Con esta información:
1: ¿Concuerdan con el texto sobre la Semana Santa en León estas afirmaciones? (a) Antonio Gamoneda le confió la pregunta al autor en un avión de regreso de Israel. (b) El autor pasó una semana en la ciudad durante la Semana Santa. (c) El texto sostiene que el cariño hacia una tierra es lo que lleva a ser crítico con ella. Responde sí o no a cada una y cita literalmente las palabras del texto que lo deciden.
2: ¿Puedes proseguir el texto sobre la Semana Santa en León a partir de su última oración?

Fragmento citado:
────────────────────

La pregunta es de Antonio Gamoneda y más que una pregunta es una constatación de las profundas raíces del conservadurismo social y político de los leoneses hecha por alguien que los conoce bien, puesto que ha vivido con ellos toda su vida, y me la confió en un avión en el que volvíamos de Israel hablando de nuestra tierra, que a los dos nos duele por igual aunque él viva en ella y yo lejos. El cariño hacia una tierra o hacia una persona es lo que le lleva a uno a ser crítico con ella, no el desapego o la mala uva.

Cada año que pasa y llega la Semana Santa me acuerdo de la pregunta-constatación del Premio Cervantes leonés al comprobar que no sólo no ha perdido actualidad, sino que es más pertinente aún a la vista del crecimiento de la fiebre semanasantera que invade a los leoneses llegado este tiempo, sean procesionantes o no. Pasé tres días en la ciudad en vísperas de la Semana Santa y la ciudad entera hervía ya de pasión, olor a flores de iglesia, limonada de matar judíos y redobles de tambores. De la mañana a la noche, por todas las calles de la ciudad la gente parecía poseída de un fervor religioso inusitado vistas las cifras de asistentes a las iglesias el resto del año. Como si de repente una repentina fe les hubiera invadido a todos y tuvieran que manifestarla llevando Cristos a cuestas y tocando tambores y trompetas. Más que la Semana Santa pareciera que León se aprestara a vivir los play-offs de la religión católica, que es cuando van al campo de fútbol los que no acuden en toda la temporada.

────────────────────

Contenido del listado:
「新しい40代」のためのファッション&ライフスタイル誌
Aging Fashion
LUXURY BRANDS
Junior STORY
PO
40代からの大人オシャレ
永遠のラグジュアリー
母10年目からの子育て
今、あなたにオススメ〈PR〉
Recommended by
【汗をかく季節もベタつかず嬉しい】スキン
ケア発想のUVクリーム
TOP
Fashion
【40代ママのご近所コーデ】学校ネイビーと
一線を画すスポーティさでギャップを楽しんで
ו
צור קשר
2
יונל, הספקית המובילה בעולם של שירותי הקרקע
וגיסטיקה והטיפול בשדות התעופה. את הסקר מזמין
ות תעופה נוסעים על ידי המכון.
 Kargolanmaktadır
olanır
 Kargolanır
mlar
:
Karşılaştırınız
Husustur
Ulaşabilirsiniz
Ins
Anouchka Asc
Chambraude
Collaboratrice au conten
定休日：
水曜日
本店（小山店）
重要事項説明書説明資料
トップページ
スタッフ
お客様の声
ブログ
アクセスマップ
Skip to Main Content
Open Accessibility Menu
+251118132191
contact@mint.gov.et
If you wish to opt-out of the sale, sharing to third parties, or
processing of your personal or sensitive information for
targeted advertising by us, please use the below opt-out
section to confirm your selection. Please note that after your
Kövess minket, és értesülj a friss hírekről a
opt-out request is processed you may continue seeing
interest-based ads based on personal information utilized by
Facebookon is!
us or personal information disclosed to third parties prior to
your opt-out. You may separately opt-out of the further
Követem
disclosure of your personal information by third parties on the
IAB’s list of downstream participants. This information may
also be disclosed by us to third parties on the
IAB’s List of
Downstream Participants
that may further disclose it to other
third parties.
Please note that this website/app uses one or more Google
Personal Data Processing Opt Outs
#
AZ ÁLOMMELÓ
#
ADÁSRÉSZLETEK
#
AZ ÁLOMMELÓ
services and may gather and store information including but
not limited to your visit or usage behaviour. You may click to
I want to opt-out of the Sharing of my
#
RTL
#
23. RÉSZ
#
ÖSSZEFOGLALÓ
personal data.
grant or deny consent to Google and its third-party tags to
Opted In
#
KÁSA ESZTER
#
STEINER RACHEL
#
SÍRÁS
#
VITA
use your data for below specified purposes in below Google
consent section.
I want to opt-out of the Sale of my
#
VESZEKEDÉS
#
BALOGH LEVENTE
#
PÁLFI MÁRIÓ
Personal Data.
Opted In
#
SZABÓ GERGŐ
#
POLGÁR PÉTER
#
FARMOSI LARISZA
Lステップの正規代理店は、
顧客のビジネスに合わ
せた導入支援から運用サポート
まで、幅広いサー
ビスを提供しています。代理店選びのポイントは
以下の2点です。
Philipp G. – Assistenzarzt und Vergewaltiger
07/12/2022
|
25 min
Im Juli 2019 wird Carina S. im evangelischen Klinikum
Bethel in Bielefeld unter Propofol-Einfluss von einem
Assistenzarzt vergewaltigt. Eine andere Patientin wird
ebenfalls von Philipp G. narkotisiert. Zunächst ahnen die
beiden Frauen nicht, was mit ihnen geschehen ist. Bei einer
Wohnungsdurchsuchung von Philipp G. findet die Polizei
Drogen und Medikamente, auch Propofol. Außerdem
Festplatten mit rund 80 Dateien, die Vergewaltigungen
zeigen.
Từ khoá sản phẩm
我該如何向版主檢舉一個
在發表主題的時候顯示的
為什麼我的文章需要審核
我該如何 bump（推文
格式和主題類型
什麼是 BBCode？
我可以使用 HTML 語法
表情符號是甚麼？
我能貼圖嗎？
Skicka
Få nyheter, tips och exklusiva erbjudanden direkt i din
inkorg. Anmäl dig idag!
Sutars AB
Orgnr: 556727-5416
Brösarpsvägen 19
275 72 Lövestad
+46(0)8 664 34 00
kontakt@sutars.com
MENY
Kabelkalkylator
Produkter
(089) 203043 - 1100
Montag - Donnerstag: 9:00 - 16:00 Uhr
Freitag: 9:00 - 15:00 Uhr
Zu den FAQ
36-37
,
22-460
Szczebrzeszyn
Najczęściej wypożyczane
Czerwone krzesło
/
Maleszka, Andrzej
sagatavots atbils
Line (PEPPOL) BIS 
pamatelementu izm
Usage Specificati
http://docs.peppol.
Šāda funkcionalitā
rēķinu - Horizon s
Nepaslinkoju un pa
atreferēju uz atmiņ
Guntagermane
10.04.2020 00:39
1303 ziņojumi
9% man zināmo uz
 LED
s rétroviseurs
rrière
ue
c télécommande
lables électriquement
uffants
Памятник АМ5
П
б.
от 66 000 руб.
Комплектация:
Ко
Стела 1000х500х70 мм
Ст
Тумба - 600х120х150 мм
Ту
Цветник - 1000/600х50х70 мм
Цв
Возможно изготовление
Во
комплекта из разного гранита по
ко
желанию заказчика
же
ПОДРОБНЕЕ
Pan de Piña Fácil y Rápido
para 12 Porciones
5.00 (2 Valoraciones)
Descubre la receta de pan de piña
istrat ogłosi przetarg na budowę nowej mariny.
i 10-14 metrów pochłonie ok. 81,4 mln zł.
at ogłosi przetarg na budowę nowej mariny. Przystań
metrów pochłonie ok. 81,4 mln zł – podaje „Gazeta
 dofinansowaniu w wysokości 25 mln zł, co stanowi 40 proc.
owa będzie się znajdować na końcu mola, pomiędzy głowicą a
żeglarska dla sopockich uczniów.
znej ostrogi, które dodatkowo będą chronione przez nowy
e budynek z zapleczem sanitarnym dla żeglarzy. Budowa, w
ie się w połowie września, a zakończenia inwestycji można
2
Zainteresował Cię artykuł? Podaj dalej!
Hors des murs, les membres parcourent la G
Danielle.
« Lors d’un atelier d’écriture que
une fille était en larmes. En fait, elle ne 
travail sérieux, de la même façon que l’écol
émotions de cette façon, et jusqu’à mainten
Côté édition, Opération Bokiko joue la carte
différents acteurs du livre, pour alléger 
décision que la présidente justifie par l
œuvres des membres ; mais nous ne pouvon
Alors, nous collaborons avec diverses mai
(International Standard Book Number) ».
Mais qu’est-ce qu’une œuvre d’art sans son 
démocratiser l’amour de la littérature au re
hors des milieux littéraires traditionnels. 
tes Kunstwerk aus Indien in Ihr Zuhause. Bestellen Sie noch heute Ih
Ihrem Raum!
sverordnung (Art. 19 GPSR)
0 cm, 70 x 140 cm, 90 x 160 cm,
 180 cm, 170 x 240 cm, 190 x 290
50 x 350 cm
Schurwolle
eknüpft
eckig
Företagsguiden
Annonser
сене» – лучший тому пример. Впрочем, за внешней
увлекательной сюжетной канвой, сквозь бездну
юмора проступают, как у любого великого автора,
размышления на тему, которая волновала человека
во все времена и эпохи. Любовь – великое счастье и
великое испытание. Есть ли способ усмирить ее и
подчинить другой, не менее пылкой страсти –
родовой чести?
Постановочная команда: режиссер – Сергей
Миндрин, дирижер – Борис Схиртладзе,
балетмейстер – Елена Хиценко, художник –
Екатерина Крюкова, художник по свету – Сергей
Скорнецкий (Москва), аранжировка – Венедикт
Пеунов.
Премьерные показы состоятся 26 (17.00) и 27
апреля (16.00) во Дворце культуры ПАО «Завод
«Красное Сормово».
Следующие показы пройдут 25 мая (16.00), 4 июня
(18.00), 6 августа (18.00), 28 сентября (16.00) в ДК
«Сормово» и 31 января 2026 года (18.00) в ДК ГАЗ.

────────────────────

Lista de respuestas:
1:
(a) Sí: "me la confió en un avión en el que volvíamos de Israel".
(b) No: "Pasé tres días en la ciudad en vísperas de la Semana Santa".
(c) Sí: "El cariño hacia una tierra o hacia una persona es lo que le lleva a uno a ser crítico con ella".

2:
Como la condición humana es contradictoria y se manifiesta de muchas maneras, acepto que a personas que no pisan la iglesia jamás se les ponga la piel de gallina estos días portando un paso de tres mil kilos o mirando cómo otros lo hacen, que en el nombre de la tradición mujeres que se declaran agnósticas madruguen más que nunca para desfilar vestidas de manolas o hacer de braceras de cofradía (mi amigo Yayo le dijo a una que la tradición era precisamente la contraria: que las mujeres no desfilaban y se quedaban en casa haciendo bacalao con huevos duros para sus hombres, y se armó) o que la gente pague por asomarse a los balcones de la Plaza Mayor para ver el Encuentro como si fuera una faena taurina, pero por lo que ya no paso es porque esas mismas personas nos consideren a quienes no participamos de las procesiones unos rancios anticlericales. La fe mueve montañas, lo sé, pero la mía ya sólo alcanza para creer en lo que puedo tocar, como Santo Tomás, y en la Semana Santa todo lo que toco es pantomima y ostentación, virtud de cartón piedra y negocio de hosteleros. Lo mismo en León que en Sevilla.